▶ _What to do_:
[1] Please translate this sentence from the boat show newsletter into Spanish: "People come from across the country and around the world for the show."
[2] Resume the boat show newsletter after its final sentence, which is about the polybagged copies.

▶ _Page excerpt_:
***

Good Old Boat – Newsletter October 2016 Page 1

What season is it anyway?

You may think it's the season of small-sized ghosts and goblins. You'd be wrong. It's boat show season. The editors who haunt the Good Old Boat World Headquarters have been in the attic dealing with all the cobwebs that have accumulated on our stored booth furniture and floor tiles. We've loaded the truck with magazines to give away, and also T-shirts and ball caps. We'll see you in Annapolis at the nation's largest sailboat show, the United States Sailboat Show, from October 6 through 10. We'll be in booth AB8B. That means that we're just outside and very close to tents A and B. We are not inside the tents. This can be a blessing or a curse, depending upon the weather.

This year, in addition to our usual boat show special, we have two extra-special specials. The first deal (drumroll, please): if you show up at our booth wearing one of our logo shirts or caps, we'll add an extra issue to your subscription. Please wear "our uniform" and stop by to say hello.

The second deal (another drumroll!): if you visit any of our advertisers' booths and— if you purchase something there — we'll add an additional copy to your subscription. That's like getting an $8 discount on anything you buy from one of our advertisers! All you have to do is send Mark Busta () a copy of your receipt and he'll do the rest. See the list of our advertisers who will be at the show and their booth numbers at the end of this section.

People come from across the country and around the world for the show. But if Annapolis it not on your agenda this year, watch your email. We've been offering our usual boat show special to our subscribers in conjunction with regional shows that we are not able to attend.

What is that usual boat show deal, you ask? (One final drumroll, please.) If you renew or subscribe at the show or as part of our time-limited email offers corresponding to other shows, we'll give you a free year of back issues for each year of that subscription. In other words, renew for three years and receive three years of back issues as PDF downloads.

So that's it then. Wear the proper Good Old Boat attire to the show, visit our advertisers and buy something while you're there, and/or renew your subscription at our booth. In any case, you'll get a treat. No tricks!

Where to find our advertisers at the U.S. Sailboat Show in Annapolis:

Air Head ProductsK5

Balmar/CDIA12

BetaUSAB6 (very close to the Good Old Boat booth)

Boomkicker/SeoladairX5

C-CushionsH20 -21

CDIB23

Coppercoat USAD3

Cruising SolutionsYB1 & YB15

Mantus AnchorsD26

Nature's HeadB8

New Found MetalsD36

North SailsF1

P.Y.I.C31-33

SailcareC13-15

SailriteH24- 26

Starboard SunA8

SpydercoO12

Tufted TopperC20

The Johnny Appleseed story retold

From small seeds large apple trees will grow. In mid-August Good Old Boat — with the help of nearly 150 Johnny Appleseeds who volunteered their time — distributed approximately 8,000 copies of the September issue to sailors in their marinas. After receiving an email message about this crazy distribution idea of ours, these sailors requested anything from 25 to 250 copies of the new issue. Those copies, meant for leaving in the cockpits of sailboats, were polybagged in case of rain before the next visit by their owners.

***

▶ _Given information_:
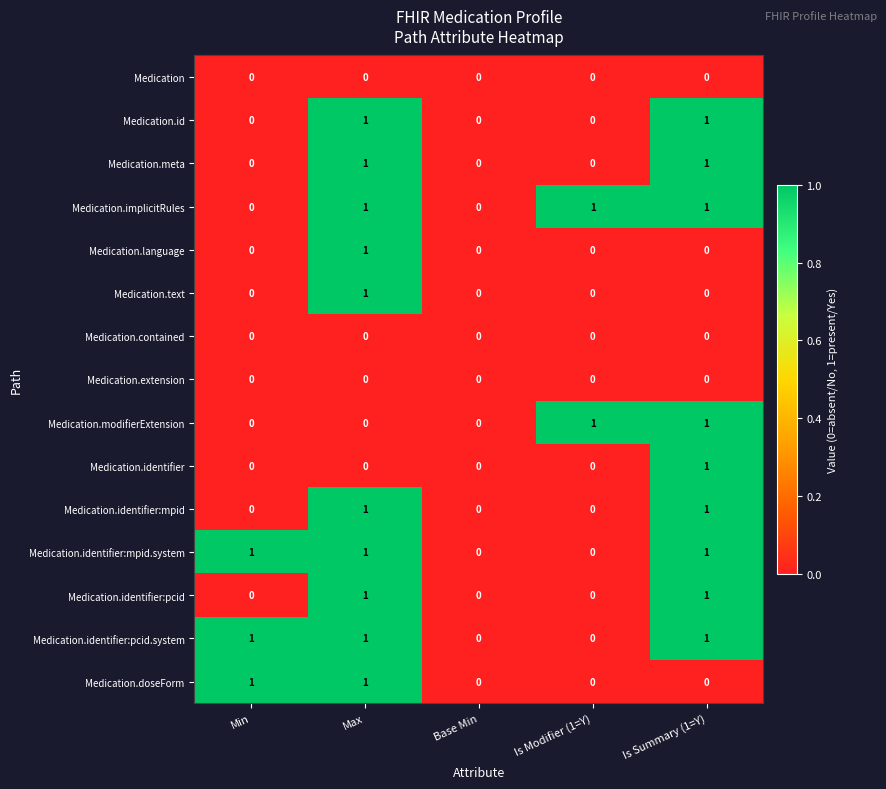

What is the total value across all series at Max?

10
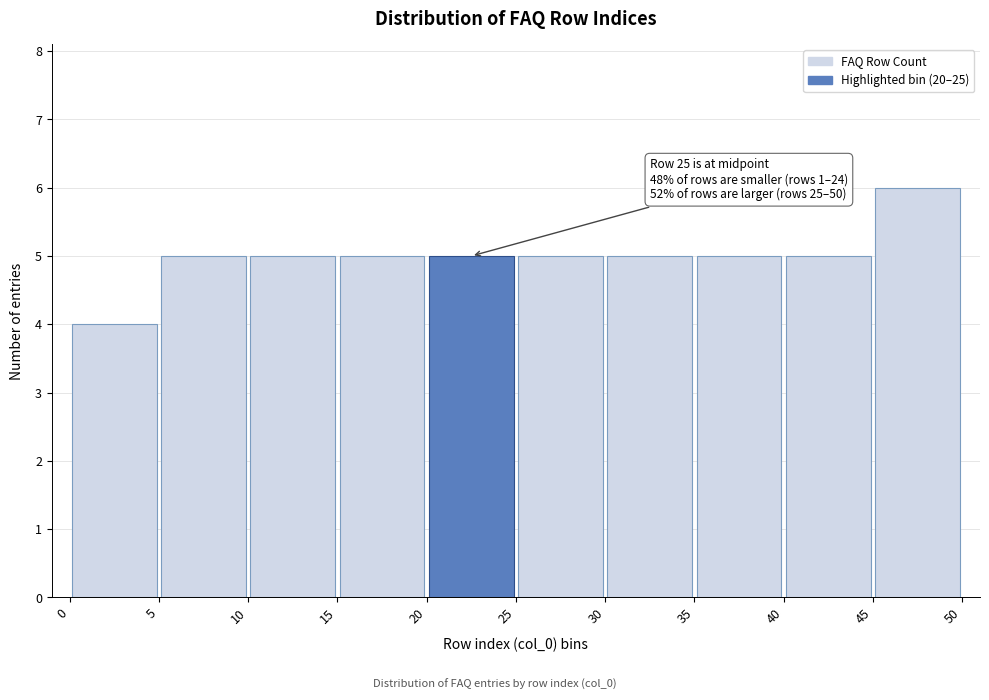

Over which range of the x-axis is the bar tallest?

45 to 50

***

▶ _Responses to the exercise_:
[1] La gente viene de todo el país y de todas partes del mundo para el salón.

[2]
As soon as the boxes of copies were shipped, we began hearing stories from our volunteer appleseed army. They told us what fun it was to distribute magazines, particularly when their fellow sailors were aboard as they had a chance to chat with people they had not yet met. One of our sailors said, “Thank you. You have made me the most popular man in the harbor.”

Barend Brink and his son Barend Jr (pictured here) requested 250 magazines for distribution at Seattle’s Shilshole Marina. Since Barend Jr was “volunteered” by his father, who had volunteered for the two of them, we sent the younger Barend a Good Old Boat ball cap for efforts above and beyond the call of duty.

Our hearty thanks to all who participated. We were amazed at the number of people who offered their time on our behalf. The goal, of course, is to spread the word to sailors who do not know about Good Old Boat and to increase the number of subscriptions. If you want to find new subscribers, first you have to plant a few seeds. Our sincere thanks all those who planted seeds on our behalf.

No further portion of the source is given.